◆ **PROBLEM DESCRIPTION**
Give back the records that follow exactly, images excluded.

◆ **GIVEN RECORDS**
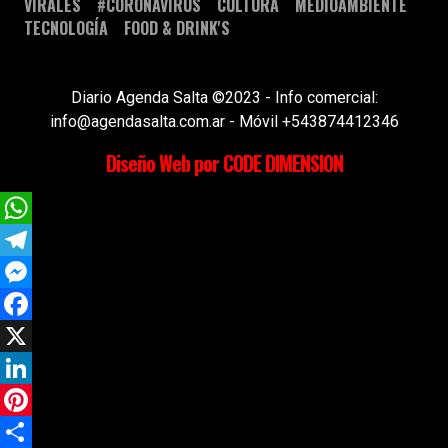
VIRALES
#CORONAVIRUS
CULTURA
MEDIOAMBIENTE
TECNOLOGÍA
FOOD & DRINK'S
Diario Agenda Salta ©2023 - Info comercial:
info@agendasalta.com.ar - Móvil +543874412346
Diseño Web por CODE DIMENSION
WhatsApp
Telegram
Messenger
Facebook
X
LinkedIn
Pinterest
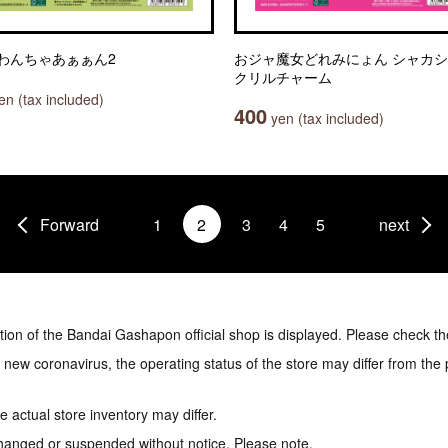
わんちゃあぁぁん2
おジャ魔女どれみにょん シャカ
クリルチャーム
n (tax included)
400
yen (tax included)
Forward
1
2
3
4
5
next
tion of the Bandai Gashapon official shop is displayed. Please check th
e new coronavirus, the operating status of the store may differ from the
 actual store inventory may differ.
hanged or suspended without notice. Please note.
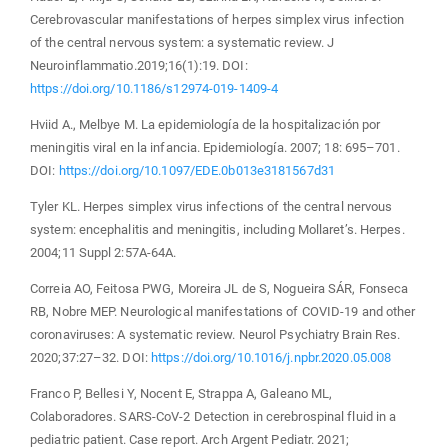
Cerebrovascular manifestations of herpes simplex virus infection
of the central nervous system: a systematic review. J
Neuroinflammatio.2019;16(1):19. DOI:
https://doi.org/10.1186/s12974-019-1409-4
Hviid A., Melbye M. La epidemiología de la hospitalización por
meningitis viral en la infancia. Epidemiología. 2007; 18: 695–701.
DOI:
https://doi.org/10.1097/EDE.0b013e3181567d31
Tyler KL. Herpes simplex virus infections of the central nervous
system: encephalitis and meningitis, including Mollaret’s. Herpes.
2004;11 Suppl 2:57A-64A.
Correia AO, Feitosa PWG, Moreira JL de S, Nogueira SÁR, Fonseca
RB, Nobre MEP. Neurological manifestations of COVID-19 and other
coronaviruses: A systematic review. Neurol Psychiatry Brain Res.
2020;37:27–32. DOI:
https://doi.org/10.1016/j.npbr.2020.05.008
Franco P, Bellesi Y, Nocent E, Strappa A, Galeano ML,
Colaboradores. SARS-CoV-2 Detection in cerebrospinal fluid in a
pediatric patient. Case report. Arch Argent Pediatr. 2021;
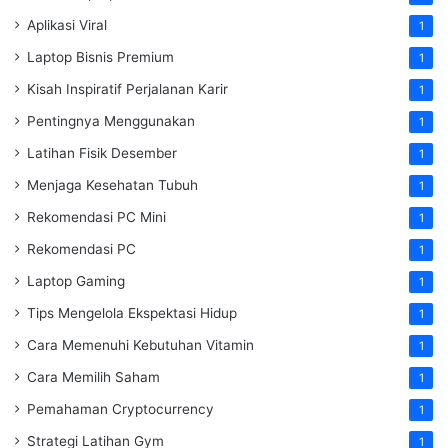
Aplikasi Viral
1
Laptop Bisnis Premium
1
Kisah Inspiratif Perjalanan Karir
1
Pentingnya Menggunakan
1
Latihan Fisik Desember
1
Menjaga Kesehatan Tubuh
1
Rekomendasi PC Mini
1
Rekomendasi PC
1
Laptop Gaming
1
Tips Mengelola Ekspektasi Hidup
1
Cara Memenuhi Kebutuhan Vitamin
1
Cara Memilih Saham
1
Pemahaman Cryptocurrency
1
Strategi Latihan Gym
1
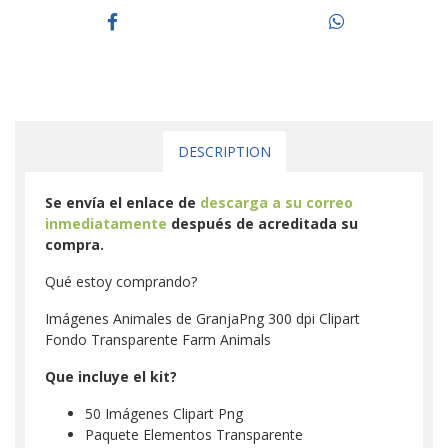
DESCRIPTION
Se envía el enlace de
descarga a su correo
inmediatamente
después de acreditada su
compra.
Qué estoy comprando?
Imágenes Animales de GranjaPng 300 dpi Clipart
Fondo Transparente Farm Animals
Que incluye el kit?
50 Imágenes Clipart Png
Paquete Elementos Transparente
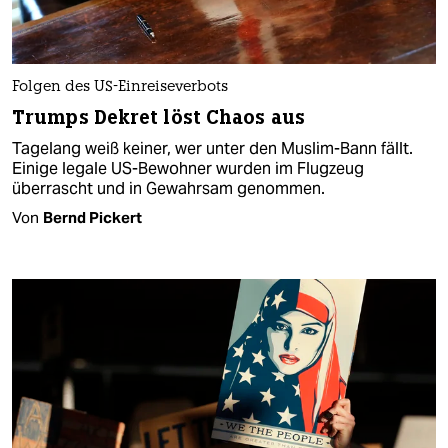
Folgen des US-Einreiseverbots
Trumps Dekret löst Chaos aus
Tagelang weiß keiner, wer unter den Muslim-Bann fällt.
Einige legale US-Bewohner wurden im Flugzeug
überrascht und in Gewahrsam genommen.
Von
Bernd Pickert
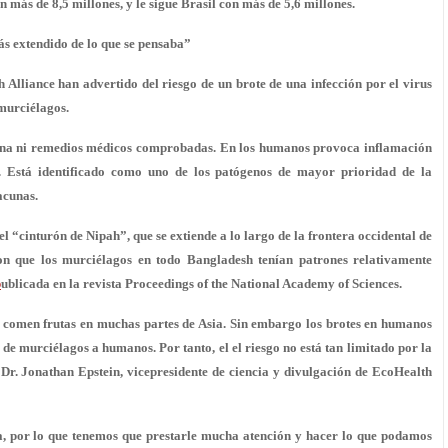
on más de 8,5 millones, y le sigue
Brasil
con más de 5,6 millones.
ás extendido de lo que se pensaba”
h Alliance han advertido del riesgo de un brote de una infección por el virus
 murciélagos.
acuna ni remedios médicos comprobadas. En los humanos provoca inflamación
. Está identificado como uno de los patógenos de mayor prioridad de la
acunas.
l “cinturón de Nipah”, que se extiende a lo largo de la frontera occidental de
ron que los murciélagos en todo Bangladesh tenían patrones relativamente
p
ublicada en la revista Proceedings of the National Academy of Sciences.
 comen frutas en muchas partes de Asia. Sin embargo los brotes en humanos
de murciélagos a humanos. Por tanto, el el riesgo no está tan limitado por la
r. Jonathan Epstein, vicepresidente de ciencia y divulgación de EcoHealth
cta, por lo que tenemos que prestarle mucha atención y hacer lo que podamos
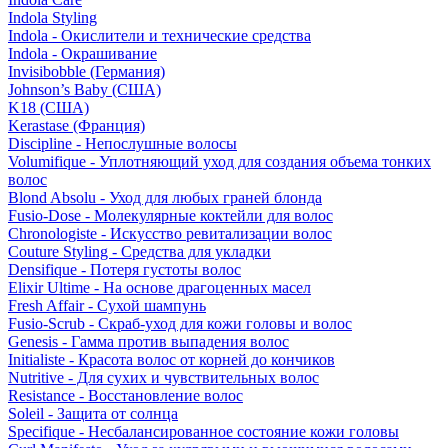
Indola Styling
Indola - Окислители и технические средства
Indola - Окрашивание
Invisibobble (Германия)
Johnson’s Baby (США)
K18 (США)
Kerastase (Франция)
Discipline - Непослушные волосы
Volumifique - Уплотняющий уход для создания объема тонких
волос
Blond Absolu - Уход для любых граней блонда
Fusio-Dose - Молекулярные коктейли для волос
Chronologiste - Искусство ревитализации волос
Couture Styling - Средства для укладки
Densifique - Потеря густоты волос
Elixir Ultime - На основе драгоценных масел
Fresh Affair - Сухой шампунь
Fusio-Scrub - Скраб-уход для кожи головы и волос
Genesis - Гамма против выпадения волос
Initialiste - Красота волос от корней до кончиков
Nutritive - Для сухих и чувствительных волос
Resistance - Восстановление волос
Soleil - Защита от солнца
Specifique - Несбалансированное состояние кожи головы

◆ **SOLUTION TO THE PROBLEM**
VIRALES
#CORONAVIRUS
CULTURA
MEDIOAMBIENTE
TECNOLOGÍA
FOOD & DRINK'S
Diario Agenda Salta ©2023 - Info comercial:
info@agendasalta.com.ar - Móvil +543874412346
Diseño Web por CODE DIMENSION
WhatsApp
Telegram
Messenger
Facebook
X
LinkedIn
Pinterest
わんちゃあぁぁん2
おジャ魔女どれみにょん シャカ
クリルチャーム
n (tax included)
400
yen (tax included)
Forward
1
2
3
4
5
next
tion of the Bandai Gashapon official shop is displayed. Please check th
e new coronavirus, the operating status of the store may differ from the
 actual store inventory may differ.
hanged or suspended without notice. Please note.
Cerebrovascular manifestations of herpes simplex virus infection
of the central nervous system: a systematic review. J
Neuroinflammatio.2019;16(1):19. DOI:
https://doi.org/10.1186/s12974-019-1409-4
Hviid A., Melbye M. La epidemiología de la hospitalización por
meningitis viral en la infancia. Epidemiología. 2007; 18: 695–701.
DOI:
https://doi.org/10.1097/EDE.0b013e3181567d31
Tyler KL. Herpes simplex virus infections of the central nervous
system: encephalitis and meningitis, including Mollaret’s. Herpes.
2004;11 Suppl 2:57A-64A.
Correia AO, Feitosa PWG, Moreira JL de S, Nogueira SÁR, Fonseca
RB, Nobre MEP. Neurological manifestations of COVID-19 and other
coronaviruses: A systematic review. Neurol Psychiatry Brain Res.
2020;37:27–32. DOI:
https://doi.org/10.1016/j.npbr.2020.05.008
Franco P, Bellesi Y, Nocent E, Strappa A, Galeano ML,
Colaboradores. SARS-CoV-2 Detection in cerebrospinal fluid in a
pediatric patient. Case report. Arch Argent Pediatr. 2021;
Aplikasi Viral
1
Laptop Bisnis Premium
1
Kisah Inspiratif Perjalanan Karir
1
Pentingnya Menggunakan
1
Latihan Fisik Desember
1
Menjaga Kesehatan Tubuh
1
Rekomendasi PC Mini
1
Rekomendasi PC
1
Laptop Gaming
1
Tips Mengelola Ekspektasi Hidup
1
Cara Memenuhi Kebutuhan Vitamin
1
Cara Memilih Saham
1
Pemahaman Cryptocurrency
1
Strategi Latihan Gym
1
DESCRIPTION
Se envía el enlace de
descarga a su correo
inmediatamente
después de acreditada su
compra.
Qué estoy comprando?
Imágenes Animales de GranjaPng 300 dpi Clipart
Fondo Transparente Farm Animals
Que incluye el kit?
50 Imágenes Clipart Png
Paquete Elementos Transparente
Folgen des US-Einreiseverbots
Trumps Dekret löst Chaos aus
Tagelang weiß keiner, wer unter den Muslim-Bann fällt.
Einige legale US-Bewohner wurden im Flugzeug
überrascht und in Gewahrsam genommen.
Von
Bernd Pickert
on más de 8,5 millones, y le sigue
Brasil
con más de 5,6 millones.
ás extendido de lo que se pensaba”
h Alliance han advertido del riesgo de un brote de una infección por el virus
 murciélagos.
acuna ni remedios médicos comprobadas. En los humanos provoca inflamación
. Está identificado como uno de los patógenos de mayor prioridad de la
acunas.
l “cinturón de Nipah”, que se extiende a lo largo de la frontera occidental de
ron que los murciélagos en todo Bangladesh tenían patrones relativamente
p
ublicada en la revista Proceedings of the National Academy of Sciences.
 comen frutas en muchas partes de Asia. Sin embargo los brotes en humanos
de murciélagos a humanos. Por tanto, el el riesgo no está tan limitado por la
r. Jonathan Epstein, vicepresidente de ciencia y divulgación de EcoHealth
cta, por lo que tenemos que prestarle mucha atención y hacer lo que podamos
Indola Styling
Indola - Окислители и технические средства
Indola - Окрашивание
Invisibobble (Германия)
Johnson’s Baby (США)
K18 (США)
Kerastase (Франция)
Discipline - Непослушные волосы
Volumifique - Уплотняющий уход для создания объема тонких
волос
Blond Absolu - Уход для любых граней блонда
Fusio-Dose - Молекулярные коктейли для волос
Chronologiste - Искусство ревитализации волос
Couture Styling - Средства для укладки
Densifique - Потеря густоты волос
Elixir Ultime - На основе драгоценных масел
Fresh Affair - Сухой шампунь
Fusio-Scrub - Скраб-уход для кожи головы и волос
Genesis - Гамма против выпадения волос
Initialiste - Красота волос от корней до кончиков
Nutritive - Для сухих и чувствительных волос
Resistance - Восстановление волос
Soleil - Защита от солнца
Specifique - Несбалансированное состояние кожи головы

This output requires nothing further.